╭─ AANGELEVERD MATERIAAL

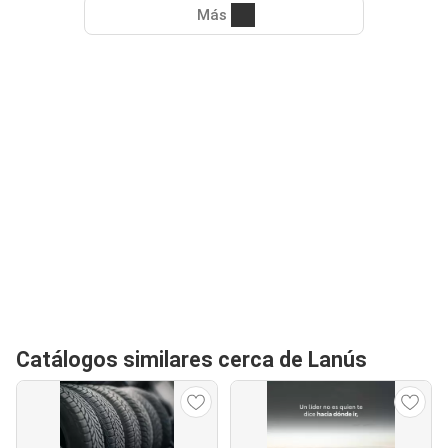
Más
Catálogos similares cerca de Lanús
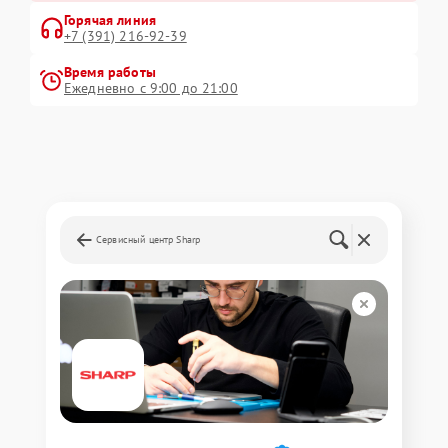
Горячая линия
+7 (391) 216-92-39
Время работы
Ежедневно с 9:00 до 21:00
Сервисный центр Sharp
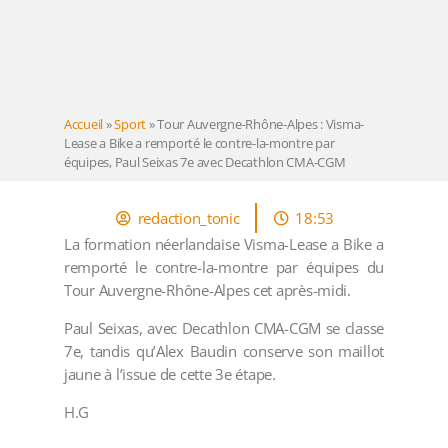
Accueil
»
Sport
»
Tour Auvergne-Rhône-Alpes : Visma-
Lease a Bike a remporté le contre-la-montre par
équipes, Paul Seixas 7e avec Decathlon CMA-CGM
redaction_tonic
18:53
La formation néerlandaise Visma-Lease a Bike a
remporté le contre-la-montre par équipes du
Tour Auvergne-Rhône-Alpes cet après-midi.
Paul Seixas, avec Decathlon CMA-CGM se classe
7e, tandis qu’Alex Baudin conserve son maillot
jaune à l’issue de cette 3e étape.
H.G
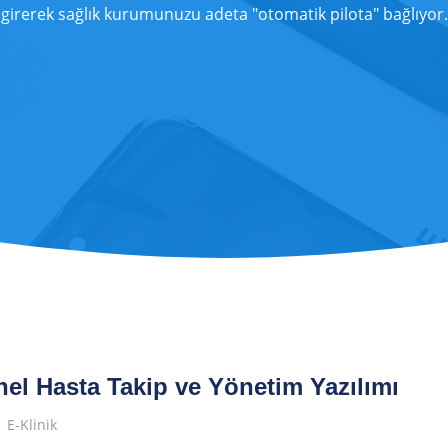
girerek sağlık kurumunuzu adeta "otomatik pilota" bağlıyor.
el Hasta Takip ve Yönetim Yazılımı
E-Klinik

╰─
╭─ AANGELEVERD MATERIAAL

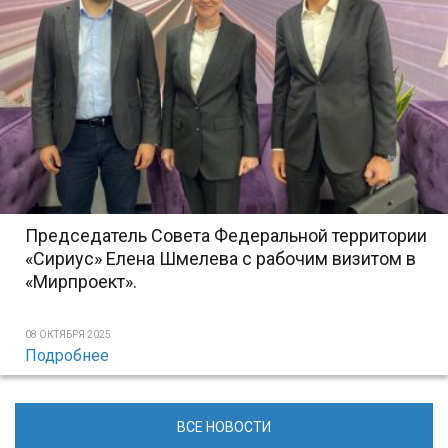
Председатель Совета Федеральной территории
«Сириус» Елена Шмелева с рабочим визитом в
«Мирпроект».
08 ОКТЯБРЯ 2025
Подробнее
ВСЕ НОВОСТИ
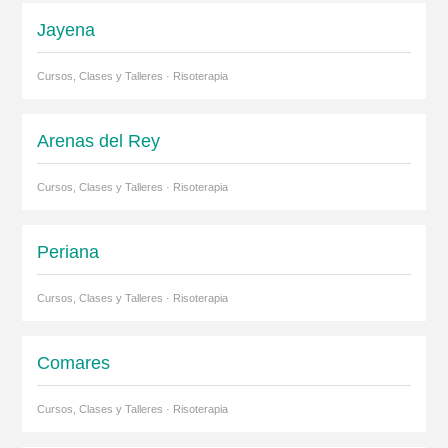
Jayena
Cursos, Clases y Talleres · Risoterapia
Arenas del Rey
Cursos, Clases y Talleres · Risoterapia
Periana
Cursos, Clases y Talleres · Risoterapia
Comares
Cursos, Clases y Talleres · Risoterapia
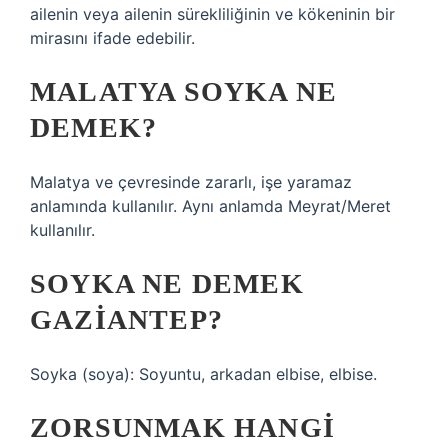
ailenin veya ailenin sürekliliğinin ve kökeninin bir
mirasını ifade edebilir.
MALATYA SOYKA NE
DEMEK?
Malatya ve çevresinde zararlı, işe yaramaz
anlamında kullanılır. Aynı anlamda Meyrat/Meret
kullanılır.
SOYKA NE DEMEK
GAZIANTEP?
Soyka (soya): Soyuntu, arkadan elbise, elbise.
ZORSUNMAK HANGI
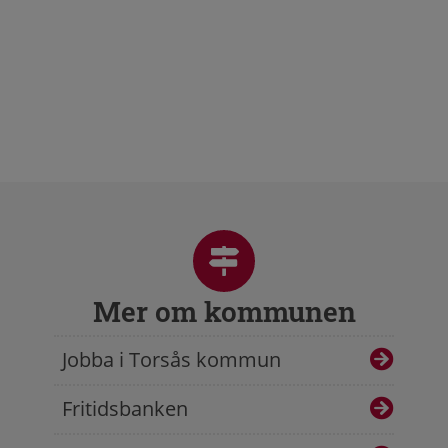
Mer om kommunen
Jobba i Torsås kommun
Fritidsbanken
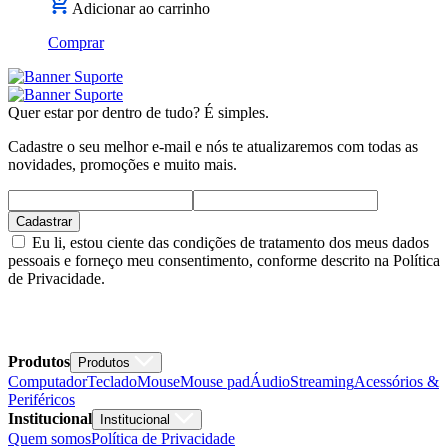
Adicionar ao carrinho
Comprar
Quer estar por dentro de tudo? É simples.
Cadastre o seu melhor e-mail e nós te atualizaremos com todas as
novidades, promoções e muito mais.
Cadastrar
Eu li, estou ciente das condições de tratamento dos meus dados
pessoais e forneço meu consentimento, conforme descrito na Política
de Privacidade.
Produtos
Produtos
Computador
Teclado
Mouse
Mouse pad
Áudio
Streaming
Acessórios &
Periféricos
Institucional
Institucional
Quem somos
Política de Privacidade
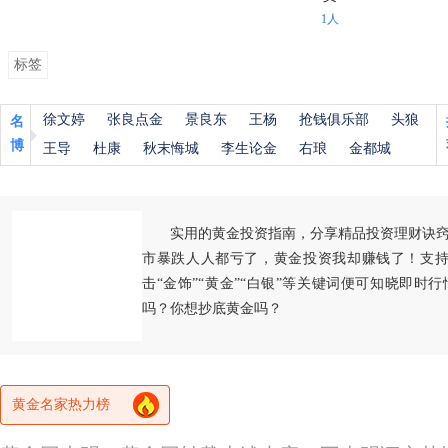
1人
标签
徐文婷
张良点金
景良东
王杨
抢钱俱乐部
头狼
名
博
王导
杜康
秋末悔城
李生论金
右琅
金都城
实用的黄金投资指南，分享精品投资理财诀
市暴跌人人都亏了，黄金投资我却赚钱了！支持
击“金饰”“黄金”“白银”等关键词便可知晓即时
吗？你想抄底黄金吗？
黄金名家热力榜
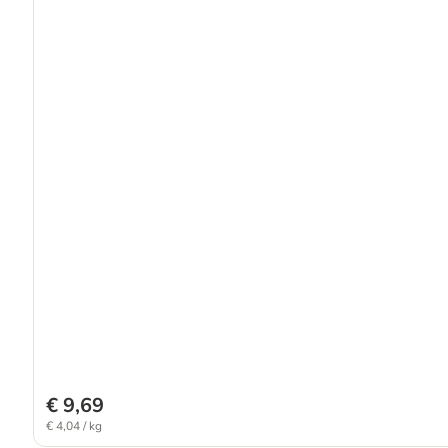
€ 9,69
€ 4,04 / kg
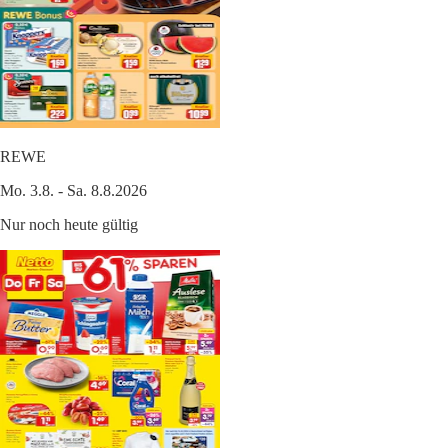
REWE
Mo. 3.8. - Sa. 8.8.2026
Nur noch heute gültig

╰─

» **UW OPDRACHT**
Herschrijf het gedeelte dat begint met de regel met "Adicionar ao carrinho" en eindigt met de regel met "Nur noch heute gültig", waarbij u "Teclado" vervangt door "Teclados" en verder niets wijzigt. Laat de afbeeldingen in uw antwoord weg.

» **ANTWOORD OPDRACHT**
Adicionar ao carrinho
Comprar
Quer estar por dentro de tudo? É simples.
Cadastre o seu melhor e-mail e nós te atualizaremos com todas as
novidades, promoções e muito mais.
Cadastrar
Eu li, estou ciente das condições de tratamento dos meus dados
pessoais e forneço meu consentimento, conforme descrito na Política
de Privacidade.
Produtos
Produtos
Computador
Teclados
Mouse
Mouse pad
Áudio
Streaming
Acessórios &
Periféricos
Institucional
Institucional
Quem somos
Política de Privacidade
1人
标签
徐文婷
张良点金
景良东
王杨
抢钱俱乐部
头狼
名
博
王导
杜康
秋末悔城
李生论金
右琅
金都城
实用的黄金投资指南，分享精品投资理财诀
市暴跌人人都亏了，黄金投资我却赚钱了！支持
击“金饰”“黄金”“白银”等关键词便可知晓即时
吗？你想抄底黄金吗？
黄金名家热力榜
€ 9,69
€ 4,04 / kg
REWE
Mo. 3.8. - Sa. 8.8.2026
Nur noch heute gültig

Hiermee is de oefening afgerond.